Thursday, June 17, 2010

Rising importance of the Asian art market reflects in Hong Kong's emergence as a new hub

Bonhams and Christie’s just recently offered roughly £140 million worth of Chinese art & antiques in a four-day jamboree. Adding flavor to the event was ArtHK, a popular fair of contemporary art that attracted dealers.

On the other hand, ART HK, an annual art event, welcomed more than 150 of the world’s established galleries from nearly 30 countries and over 46,000 people. In a span of mere three years the fair has established itself as a must-visit fixture on the global art calendar. Art world watchers and insiders now recognize the importance of the Asian art market as part of a long term approach as the political and economic balance of power shift ever eastwards.
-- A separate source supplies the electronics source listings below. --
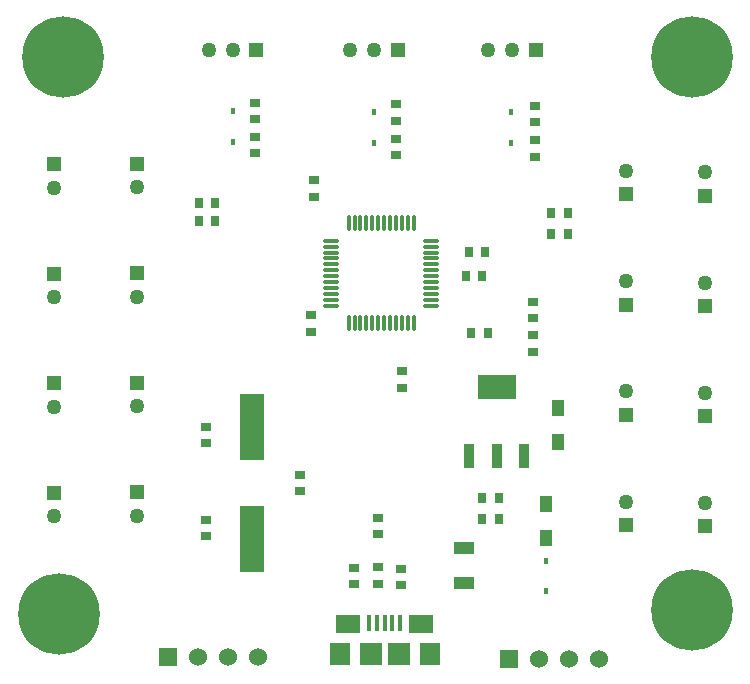
<source format=gbr>
%TF.GenerationSoftware,Altium Limited,Altium Designer,20.0.13 (296)*%
G04 Layer_Color=255*
%FSLAX25Y25*%
%MOIN*%
%TF.FileFunction,Pads,Top*%
%TF.Part,Single*%
G01*
G75*
%TA.AperFunction,SMDPad,CuDef*%
%ADD10R,0.03543X0.02756*%
%ADD11R,0.02756X0.03543*%
%ADD12R,0.08300X0.22000*%
%ADD13R,0.04331X0.05315*%
%ADD14R,0.12795X0.08465*%
%ADD15R,0.03740X0.08465*%
%ADD16O,0.05709X0.01181*%
%ADD17O,0.01181X0.05709*%
%ADD18R,0.01772X0.02165*%
%ADD19R,0.07480X0.07480*%
%ADD20R,0.07087X0.07480*%
%ADD21R,0.08268X0.06299*%
%ADD22R,0.01575X0.05315*%
%ADD23R,0.06693X0.04134*%
%TA.AperFunction,ComponentPad*%
%ADD26C,0.06000*%
%ADD27R,0.06000X0.06000*%
%ADD28C,0.27165*%
%ADD29C,0.05000*%
%ADD30R,0.05000X0.05000*%
%ADD31R,0.05000X0.05000*%
D10*
X455500Y233256D02*
D03*
Y227744D02*
D03*
X491500Y315512D02*
D03*
Y310000D02*
D03*
X455500Y202256D02*
D03*
Y196744D02*
D03*
X521000Y246244D02*
D03*
Y251756D02*
D03*
X490500Y264988D02*
D03*
Y270500D02*
D03*
X564500Y258244D02*
D03*
Y263756D02*
D03*
X513000Y197488D02*
D03*
Y203000D02*
D03*
X505000Y180744D02*
D03*
Y186256D02*
D03*
X513000Y181000D02*
D03*
Y186512D02*
D03*
X520500Y186012D02*
D03*
Y180500D02*
D03*
X565374Y323244D02*
D03*
Y328756D02*
D03*
Y340256D02*
D03*
Y334744D02*
D03*
X519000Y323744D02*
D03*
Y329256D02*
D03*
Y340756D02*
D03*
Y335244D02*
D03*
X472000Y324488D02*
D03*
Y330000D02*
D03*
Y341256D02*
D03*
Y335744D02*
D03*
X487000Y211744D02*
D03*
Y217256D02*
D03*
X564500Y269488D02*
D03*
Y275000D02*
D03*
D11*
X547756Y283500D02*
D03*
X542244D02*
D03*
X549500Y264500D02*
D03*
X543988D02*
D03*
X548756Y291500D02*
D03*
X543244D02*
D03*
X547744Y209500D02*
D03*
X553256D02*
D03*
X547744Y202500D02*
D03*
X553256D02*
D03*
X570744Y297500D02*
D03*
X576256D02*
D03*
X570744Y304500D02*
D03*
X576256D02*
D03*
X458756Y302000D02*
D03*
X453244D02*
D03*
X458756Y308000D02*
D03*
X453244D02*
D03*
D12*
X471000Y233201D02*
D03*
Y195801D02*
D03*
D13*
X573000Y239610D02*
D03*
Y228390D02*
D03*
X569000Y207610D02*
D03*
Y196390D02*
D03*
D14*
X552500Y246417D02*
D03*
D15*
X561555Y223583D02*
D03*
X552500D02*
D03*
X543445D02*
D03*
D16*
X530634Y273673D02*
D03*
Y275642D02*
D03*
Y277610D02*
D03*
Y279579D02*
D03*
Y281547D02*
D03*
Y283516D02*
D03*
Y285484D02*
D03*
Y287453D02*
D03*
Y289421D02*
D03*
Y291390D02*
D03*
Y293358D02*
D03*
Y295327D02*
D03*
X497366D02*
D03*
Y293358D02*
D03*
Y291390D02*
D03*
Y289421D02*
D03*
Y287453D02*
D03*
Y285484D02*
D03*
Y283516D02*
D03*
Y281547D02*
D03*
Y279579D02*
D03*
Y277610D02*
D03*
Y275642D02*
D03*
Y273673D02*
D03*
D17*
X524827Y301134D02*
D03*
X522858D02*
D03*
X520890D02*
D03*
X518921D02*
D03*
X516953D02*
D03*
X514984D02*
D03*
X513016D02*
D03*
X511047D02*
D03*
X509079D02*
D03*
X507110D02*
D03*
X505142D02*
D03*
X503173D02*
D03*
Y267866D02*
D03*
X505142D02*
D03*
X507110D02*
D03*
X509079D02*
D03*
X511047D02*
D03*
X513016D02*
D03*
X514984D02*
D03*
X516953D02*
D03*
X518921D02*
D03*
X520890D02*
D03*
X522858D02*
D03*
X524827D02*
D03*
D18*
X569000Y178500D02*
D03*
Y188736D02*
D03*
X557374Y338118D02*
D03*
Y327882D02*
D03*
X464500Y338618D02*
D03*
Y328382D02*
D03*
X511500Y338118D02*
D03*
Y327882D02*
D03*
D19*
X519949Y157500D02*
D03*
X510500D02*
D03*
D20*
X530185D02*
D03*
X500264D02*
D03*
D21*
X527429Y167539D02*
D03*
X503020D02*
D03*
D22*
X520342Y168032D02*
D03*
X510106D02*
D03*
X512665D02*
D03*
X517783D02*
D03*
X515224D02*
D03*
D23*
X541500Y192807D02*
D03*
Y181193D02*
D03*
D26*
X586500Y156000D02*
D03*
X566500D02*
D03*
X576500D02*
D03*
X473000Y156500D02*
D03*
X453000D02*
D03*
X463000D02*
D03*
D27*
X556500Y156000D02*
D03*
X443000Y156500D02*
D03*
D28*
X617500Y356500D02*
D03*
X408122D02*
D03*
X406500Y171000D02*
D03*
X617500Y172378D02*
D03*
D29*
X432500Y240126D02*
D03*
Y203626D02*
D03*
Y276626D02*
D03*
Y313126D02*
D03*
X405000Y203500D02*
D03*
Y240000D02*
D03*
Y313000D02*
D03*
Y276500D02*
D03*
X557626Y359000D02*
D03*
X549752D02*
D03*
X511626D02*
D03*
X503752D02*
D03*
X464500D02*
D03*
X456626D02*
D03*
X622000Y318083D02*
D03*
Y281374D02*
D03*
X595500Y318665D02*
D03*
Y281874D02*
D03*
Y245083D02*
D03*
X622000Y244665D02*
D03*
X595500Y208291D02*
D03*
X622000Y207957D02*
D03*
D30*
X432500Y248000D02*
D03*
Y211500D02*
D03*
Y284500D02*
D03*
Y321000D02*
D03*
X405000Y211374D02*
D03*
Y247874D02*
D03*
Y320874D02*
D03*
Y284374D02*
D03*
X622000Y310209D02*
D03*
Y273500D02*
D03*
X595500Y310791D02*
D03*
Y274000D02*
D03*
Y237209D02*
D03*
X622000Y236791D02*
D03*
X595500Y200417D02*
D03*
X622000Y200083D02*
D03*
D31*
X565500Y359000D02*
D03*
X519500D02*
D03*
X472374D02*
D03*
%TF.MD5,bfadd0d536def9edc7aad76c7f3bcbfe*%
M02*

</source>
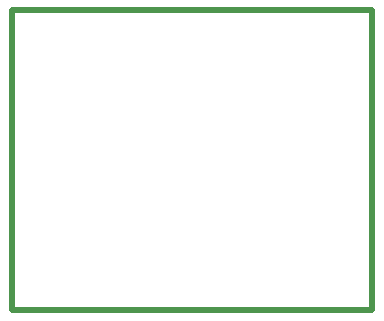
<source format=gko>
%FSLAX25Y25*%
%MOIN*%
G70*
G01*
G75*
G04 Layer_Color=16711935*
%ADD10C,0.02000*%
%ADD11R,0.05118X0.04134*%
%ADD12R,0.02756X0.03150*%
%ADD13R,0.01000X0.01000*%
%ADD14R,0.01575X0.03347*%
%ADD15R,0.03937X0.04331*%
%ADD16C,0.05000*%
%ADD17R,0.03543X0.03543*%
%ADD18R,0.03937X0.03937*%
%ADD19R,0.11024X0.02756*%
%ADD20R,0.03937X0.07874*%
%ADD21R,0.03150X0.02362*%
%ADD22R,0.02362X0.03150*%
%ADD23R,0.01000X0.01000*%
%ADD24R,0.03150X0.02756*%
%ADD25R,0.01969X0.01969*%
%ADD26R,0.01969X0.03937*%
%ADD27R,0.02658X0.00984*%
%ADD28R,0.00984X0.02658*%
%ADD29R,0.05000X0.12500*%
%ADD30O,0.01181X0.02559*%
%ADD31O,0.02559X0.01181*%
%ADD32R,0.14961X0.14961*%
%ADD33C,0.04000*%
%ADD34C,0.01200*%
%ADD35C,0.00500*%
%ADD36C,0.01000*%
%ADD37C,0.00800*%
%ADD38R,0.04500X0.04000*%
%ADD39R,0.05000X0.04000*%
%ADD40R,0.03000X0.05000*%
%ADD41R,0.06000X0.03000*%
%ADD42R,0.09000X0.04000*%
%ADD43R,0.04000X0.01000*%
%ADD44R,0.01000X0.04000*%
%ADD45R,0.03543X0.02598*%
%ADD46C,0.12000*%
%ADD47C,0.06000*%
%ADD48C,0.01600*%
%ADD49C,0.02000*%
%ADD50C,0.02598*%
%ADD51C,0.10000*%
%ADD52C,0.08000*%
%ADD53C,0.00984*%
%ADD54C,0.00591*%
%ADD55C,0.00787*%
%ADD56R,0.01369X0.01369*%
%ADD57R,0.33000X0.16000*%
%ADD58R,0.03000X0.01000*%
%ADD59R,0.01000X0.03000*%
%ADD60R,0.05918X0.04934*%
%ADD61R,0.03556X0.03950*%
%ADD62R,0.02375X0.04147*%
%ADD63R,0.04737X0.05131*%
%ADD64C,0.10000*%
%ADD65R,0.04343X0.04343*%
%ADD66R,0.04737X0.04737*%
%ADD67R,0.11824X0.03556*%
%ADD68R,0.04737X0.08674*%
%ADD69R,0.03950X0.03162*%
%ADD70R,0.03162X0.03950*%
%ADD71R,0.03950X0.03556*%
%ADD72R,0.02769X0.02769*%
%ADD73R,0.02769X0.04737*%
%ADD74R,0.03248X0.01575*%
%ADD75R,0.01575X0.03248*%
%ADD76R,0.05800X0.13300*%
%ADD77O,0.01981X0.03359*%
%ADD78O,0.03359X0.01981*%
%ADD79R,0.15761X0.15761*%
%ADD80C,0.04800*%
%ADD81C,0.06800*%
%ADD82C,0.02400*%
%ADD83C,0.02800*%
%ADD84C,0.03398*%
D10*
X120000Y0D02*
Y100000D01*
X0D02*
X120000D01*
X0Y0D02*
Y100000D01*
Y0D02*
X120000D01*
M02*

</source>
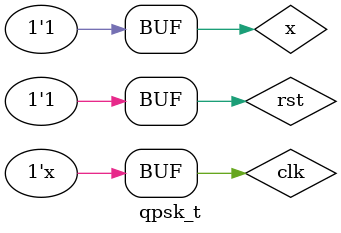
<source format=v>
`timescale 1ns / 1ps


module qpsk_t;

	// Inputs
	reg clk;
	reg rst;
	reg x;

	// Outputs
	wire y;

	// Instantiate the Unit Under Test (UUT)
	QPSK uut (
		.clk(clk), 
		.rst(rst), 
		.x(x), 
		.y(y)
	);

	initial begin
		// Initialize Inputs
		clk = 0;
		rst = 0;
		x = 0;

		// Wait 100 ns for global reset to finish
		#10;
      rst = 1;
      x = 1;
      #50;
      x = 0;
      #35;
      x = 1;
      #55;
      x = 0;
      #75;
      x = 1;		
		// Add stimulus here

	end
      
	always #5 clk =~ clk;
	
endmodule


</source>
The rise of Hong Kong signifies this changed mindset. It is now among the most significant art markets globally after New York and London in terms of auction turnover. Favorable tax regime in contrast to mainland China reaffirms its rising status in the art arena. Underlining the trend, Colin Gleadell of The Telegraph UK notes:
“Since China entered the WTO, its art market has grown at a staggering rate. It rose by 200 percent to some £2.1 billion per annum between 2004 and 2009, overtaking even France. Add the Hong Kong sales and there is a combined auction turnover of £3.6 billion, which is 14 percent of the global art market. During the global financial crisis of 2008-09, mainland Chinese buyers emerged as a dominant force.

"While America’s wealthiest lost 20 percent of their cumulative wealth, China’s increased theirs by 84 percent. Currently, there are more billionaires in China than in any other country, apart from America, and art is just one of the commodities they are looking to invest in.”